The phone rang again. “Just thought you should know,” said Coz, “I'm wise to you. Keep the fuck away from Rex. You hear me?” She went cold, sat bolt upright, staring at the bedroom door as if Adam was standing there and could hear everything. “I don't know what the hell you are talking about,” she said. She wanted to hang up, but the phone stayed glued to her ear. “Find someone else to fuck. That's all. Not that it's my business, but you might try your husband.
And don't forget to tell him to call me. Urgent.” He hung up. She lay there shaking, still holding the telephone, listening to silence and to the blood shrieking in her ears.

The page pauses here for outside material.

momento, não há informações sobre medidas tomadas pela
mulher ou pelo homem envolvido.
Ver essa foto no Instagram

“I don't fucking believe it!” said Adam, walking into the bedroom, wearing a pair of wet black boxer shorts and clutching his cell phone. “Howie's not there.” Howie was the snake man, an English expat with a long list of rockstar clients who came by once a week to clean and feed the snakes in an old pickup truck packed with live rabbits and mice. He called it Squeals On Wheels. “He'll call back,” said Gerri, guilt making her momentarily solicitous. “His machine's not on and his cell's not taking messages and his paging service says he's been cut off for nonpayment. Fuck!” As if to contradict him, his mobile rang suddenly. “Hey, man, it's Joss,” she could hear from where she was lying. Bass players always had loud voices, as if they refused to be ignored off-stage like they always were on. “Can I come by?” he asked. “Right now is not a good time, Joss,” said Adam. “Man, it's important,” she heard Joss whine. “Look, I'm just pulling into your road.” And she rolled her eyes, pissed off at Adam on principle at Joss's arrival while gratified that she had an excuse to be more pissed off at Adam than he had every right to be at her. She got up, pulled on yesterday's T-shirt, and went downstairs.

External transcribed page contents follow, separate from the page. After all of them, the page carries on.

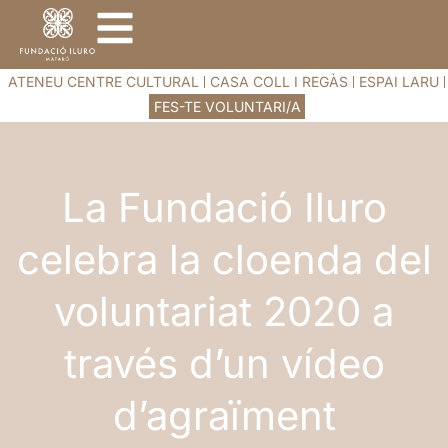
ATENEU CENTRE CULTURAL
CASA COLL I REGÀS
ESPAI LARU
FES-TE VOLUNTARI/A
La Fundació Iluro
celebra la cloenda del
voluntariat 2020 a
través d’un vídeo
d’agraïment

She took a half-gallon carton of juice from the fridge and poured herself a glass, grabbed a blueberry muffin from the open pack on the kitchen counter, and took them to the sofa. Picking up the remote, she turned the TV on and sat back, tugging the T-shirt over her bent knees. On a screen as big as that of the average suburban multiplex cinema was
a huge white woman in a cheap red satin blouse telling the talk show host that she had been in McDonald's when that guy let loose with the Uzi and redecorated the place with a dozen people's guts. The bullet hit the crucifix she wore around her neck and branded its shape right between her breasts. Gerri heard Joss's Jeep pull up in the drive, heard him knock at the door, stayed sitting. The woman on the television lifted up her shirt to show the studio audience, and they all gasped as the camera closed up on two huge white mounds, made modest for American TV with what looked like black duct tape, and the red-brown, angry-looking cross that stood between them. Joss knocked again, less patiently.